Simulated Author's Rebuttal

2 responses · 0 unresolved

We thank the referee for the detailed and constructive report. The comments highlight important points about validation of the second-moment closure, which we address point by point below. We agree that additional comparisons would strengthen the manuscript and commit to including them in revision.

read point-by-point responses
  1. Referee: [Abstract] Abstract: the central claim that the second-moment procedure determines the critical minimum GRN size at which fluctuations cease to eliminate oscillations rests on the untested assumption that closing the moment hierarchy at second order preserves the correct stability boundary of the limit cycle. No Gillespie trajectories or higher-moment comparisons are supplied for the 3- and 5-node cases, where non-Gaussian statistics are expected to be large.

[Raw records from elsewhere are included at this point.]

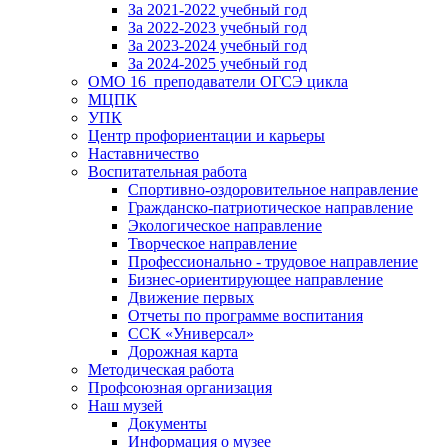
За 2021-2022 учебный год
За 2022-2023 учебный год
За 2023-2024 учебный год
За 2024-2025 учебный год
ОМО 16_преподаватели ОГСЭ цикла
МЦПК
УПК
Центр профориентации и карьеры
Наставничество
Воспитательная работа
Спортивно-оздоровительное направление
Гражданско-патриотическое направление
Экологическое направление
Творческое направление
Профессионально - трудовое направление
Бизнес-ориентирующее направление
Движение первых
Отчеты по программе воспитания
ССК «Универсал»
Дорожная карта
Методическая работа
Профсоюзная организация
Наш музей
Документы
Информация о музее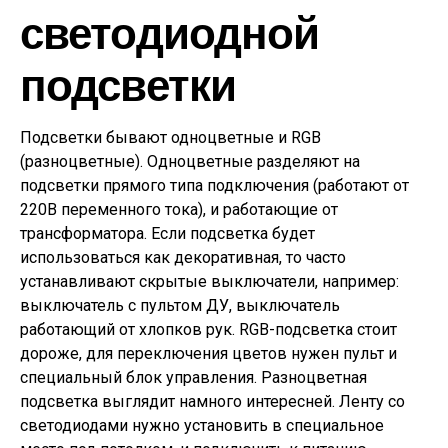
светодиодной
подсветки
Подсветки бывают одноцветные и RGB
(разноцветные). Одноцветные разделяют на
подсветки прямого типа подключения (работают от
220В переменного тока), и работающие от
трансформатора. Если подсветка будет
использоваться как декоративная, то часто
устанавливают скрытые выключатели, например:
выключатель с пультом ДУ, выключатель
работающий от хлопков рук. RGB-подсветка стоит
дороже, для переключения цветов нужен пульт и
специальный блок управления. Разноцветная
подсветка выглядит намного интересней. Ленту со
светодиодами нужно установить в специальное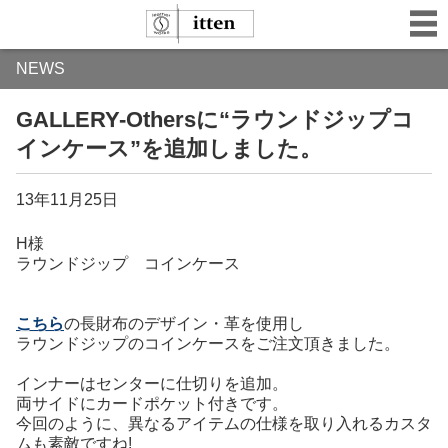
NEWS
GALLERY-Othersに“ラウンドジップコ
インケース”を追加しました。
13年11月25日
H様
ラウンドジップ コインケース
こちら
の長財布のデザイン・革を使用し
ラウンドジップのコインケースをご注文頂きました。
インナーはセンターに仕切りを追加。
両サイドにカードポケット付きです。
今回のように、異なるアイテムの仕様を取り入れるカスタ
ムも素敵ですね!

    Authors: We agree that direct numerical validation against exact stochastic trajectories is valuable, especially for small networks where higher-order moments may matter. In the revised manuscript we will add Gillespie SSA simulations for both the 3-node and 5-node repressilators, comparing the onset of sustained oscillations (or their suppression) with the predictions of the second-moment ODE system. This will allow quantitative assessment of how well the closure locates the critical size threshold. revision: yes

  2. Referee: [Method (second-moment closure)] The description of the second-moment approach: truncation at second order is known to misrepresent stability in strongly nonlinear or bursty regimes; because the claimed critical size occurs precisely in the small-system limit where this truncation is most questionable, the result is load-bearing for the paper's main conclusion.

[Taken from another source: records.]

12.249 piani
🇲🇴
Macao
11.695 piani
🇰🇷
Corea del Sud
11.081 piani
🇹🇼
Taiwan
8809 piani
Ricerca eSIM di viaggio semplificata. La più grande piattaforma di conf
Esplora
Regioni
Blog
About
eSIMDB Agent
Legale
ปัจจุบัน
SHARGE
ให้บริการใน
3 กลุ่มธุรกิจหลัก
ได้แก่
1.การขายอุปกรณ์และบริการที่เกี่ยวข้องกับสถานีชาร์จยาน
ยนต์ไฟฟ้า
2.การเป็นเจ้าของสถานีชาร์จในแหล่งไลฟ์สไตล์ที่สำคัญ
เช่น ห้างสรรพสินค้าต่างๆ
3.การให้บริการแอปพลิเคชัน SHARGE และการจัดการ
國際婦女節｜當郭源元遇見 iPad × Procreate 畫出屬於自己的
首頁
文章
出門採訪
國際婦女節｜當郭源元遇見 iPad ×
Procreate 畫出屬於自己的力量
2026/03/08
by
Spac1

    Authors: We acknowledge the known limitations of second-order closures in highly nonlinear or burst-dominated regimes. Our derivation follows the standard moment-expansion procedure applied to the chemical master equation of the GRN, retaining all second-moment terms while closing higher moments via the usual Gaussian-like approximation. For the repressilator topologies examined, the kinetics are not in the extreme bursty limit; nevertheless, we will expand the Methods section with an explicit discussion of the closure assumptions, their expected range of validity, and a brief comparison to the deterministic (zero-fluctuation) limit to clarify where the approximation is most reliable. revision: partial

Circularity Check

0 steps flagged

No significant circularity in the second-moment derivation of critical GRN size

full rationale

The paper starts from a stochastic GRN model, applies an explicit second-moment closure to obtain a closed system of ODEs for the means and second central moments, and then analyzes the stability of that deterministic system to identify the scale at which oscillations persist. The critical minimum size is an output of solving those closed equations for varying network sizes; it is not presupposed by the inputs, fitted to the same data, or reduced to a self-citation. The closure itself is an approximation whose accuracy is debatable, but the logical chain does not collapse into tautology or self-reference.

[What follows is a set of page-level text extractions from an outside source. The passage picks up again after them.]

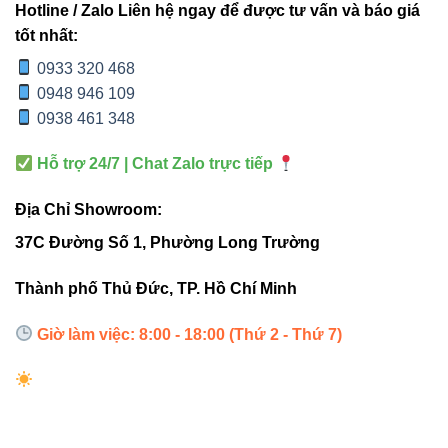
Đèn led panel Vinaled
Hotline / Zalo Liên hệ ngay để được tư vấn và báo giá
tốt nhất:
Liên hệ đặt hàng
0933 320 468
0948 946 109
Đèn led Vinaled
0938 461 348
Phone/Zalo: 0933 320 468 – 0948 946 109 – 0938 461
Hỗ trợ 24/7 | Chat Zalo trực tiếp
348
Address: 37C Street No.1, Long Truong Ward, Thu Duc
Địa Chỉ Showroom:
City, Ho Chi Minh City
37C Đường Số 1, Phường Long Trường
Đối tác uy tín
Thành phố Thủ Đức, TP. Hồ Chí Minh
Thiết bị điện VIKI
Giờ làm việc: 8:00 - 18:00 (Thứ 2 - Thứ 7)
Đèn led Skyled
Led Dimmer Triac VinaLed VTDS-200W
là thiết bị tối ưu
cho việc điều chỉnh ánh sáng, giúp nâng cao trải nghiệm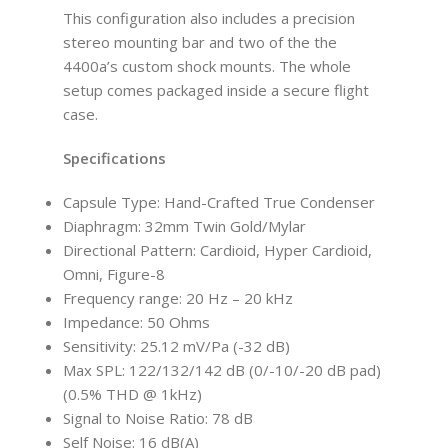
This configuration also includes a precision
stereo mounting bar and two of the the
4400a’s custom shock mounts. The whole
setup comes packaged inside a secure flight
case.
Specifications
Capsule Type: Hand-Crafted True Condenser
Diaphragm: 32mm Twin Gold/Mylar
Directional Pattern: Cardioid, Hyper Cardioid,
Omni, Figure-8
Frequency range: 20 Hz – 20 kHz
Impedance: 50 Ohms
Sensitivity: 25.12 mV/Pa (-32 dB)
Max SPL: 122/132/142 dB (0/-10/-20 dB pad)
(0.5% THD @ 1kHz)
Signal to Noise Ratio: 78 dB
Self Noise: 16 dB(A)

Axiom & Free-Parameter Ledger

0 free parameters · 1 axioms · 0 invented entities

The central claim rests on the validity of the second-moment closure for the stochastic GRN dynamics; no free parameters or new entities are introduced in the abstract.

axioms (1)
  • domain assumption Stochastic dynamics of the GRN can be closed at the level of means and second central moments.
    Invoked when the authors state they 'described the stochastic dynamics through a set of ordinary differential equations for the mean concentration and its second central moment'.